In July 2015, Judge William H. Orrick III of the Northern District of California granted NAF a preliminary injunction because, in Orrick's words, this was not a “typical ‘newsgathering’ case.” Orrick concluded that Daleiden and Merritt “engaged in repeated instances of fraud” by investigating undercover.

Orrick dismissed the revelations of the CMP videos — of the sale of baby parts, the illegal modifying of abortion procedures to obtain “intact” babies, and the delay of procedures to obtain “fresh” specimens to pay for luxury cars for Planned Parenthood representatives — by saying they “have not been pieces of journalistic integrity but misleadingly edited videos and unfounded assertions.”

CMP filed a response, asking that the preliminary injunction be lifted and not made permanent. They argued that the case “raises the question whether a private confidentiality agreement can justify enjoining the disclosure of evidence of criminal activity obtained through investigative journalism on matters of national public interest.”

CMP reminded the court that they used the same procedures “standard for investigative reporting” and that their “goal was not to obtain money, property, goods, or services but to gather information about illegal and unethical practices.”

The CMP filing, sharing their side of the story, cited a case in the very same circuit presiding (Ninth Circuit's ruling in Animal Legal Defense Fund v. Otter) that  ruled definitively that “deceptive tactics to procure information in undercover investigations is not 'fraud' and is fully protected by the First Amendment.”

The CMP also issued a statement on “the censorial lawsuit” against them, providing five pages of examples of criminal and unethical admissions from NAF and Planned Parenthood abortion providers documented at NAF meetings, redacted from the public filing, and prevented from release by court order.

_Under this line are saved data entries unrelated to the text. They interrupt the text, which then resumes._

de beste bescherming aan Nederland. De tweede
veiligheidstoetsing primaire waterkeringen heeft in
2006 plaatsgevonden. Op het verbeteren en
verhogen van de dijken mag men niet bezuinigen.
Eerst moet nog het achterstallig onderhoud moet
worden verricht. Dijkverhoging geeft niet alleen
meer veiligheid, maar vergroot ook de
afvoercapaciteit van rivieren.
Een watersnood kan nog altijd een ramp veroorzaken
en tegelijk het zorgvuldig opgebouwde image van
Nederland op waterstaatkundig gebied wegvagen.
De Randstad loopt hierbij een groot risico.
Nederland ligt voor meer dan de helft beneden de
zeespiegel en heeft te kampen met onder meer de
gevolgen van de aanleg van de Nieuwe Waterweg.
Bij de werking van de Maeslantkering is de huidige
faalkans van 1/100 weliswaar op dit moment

“The National Abortion Federation and Planned Parenthood continue to trample on the First Amendment freedoms of the American people, even as these two halves of the abortion industry are under state and federal investigation for their criminal sale of baby body parts,” the CMP statement concludes.

Tom Brejcha, Thomas More Society president and chief counsel, explained, “As any other investigative journalist working for ABC, NBC, CBS, Fox News, or your local print or electronic media outlet may regularly resort to undercover journalism tactics to ferret out hidden crime, so too David Daleiden should have the right to penetrate the criminal underworld of America’s abortion providers and report all the evidence he has uncovered of criminal wrongdoing to law enforcement and to members of the public.”

Brejcha concluded, “NAF’s lawsuit, charging David with ‘fraud’ and ‘racketeering’ is nothing less than illicit censorship.”

It is one case that has many members of the media on the pro-life side, albeit indirectly.  The U.S. Reporters’ Committee filed a ‘friend of the Court’ brief arguing that if the court upholds its injunction against undercover investigation videos, such a ruling “has the potential to significantly affect the First Amendment rights of the news media and the public at large.”

As Brejcha summarized, “If NAF wins this case, criminals will rejoice and journalists will weep.”

CMP's footage of the NAF conventions is suspected to be the most damning and incriminating footage of Planned Parenthood and their abortion industry cohorts that CMP has, though it is currently under preliminary injunction and suppressed.

In July, a Houston-area grand jury dismissed all charges against Daleiden and Merritt.

In September, California Gov. Jerry Brown signed a law punishing anyone who records a “confidential communication with a health care provider” with up to one year in prison.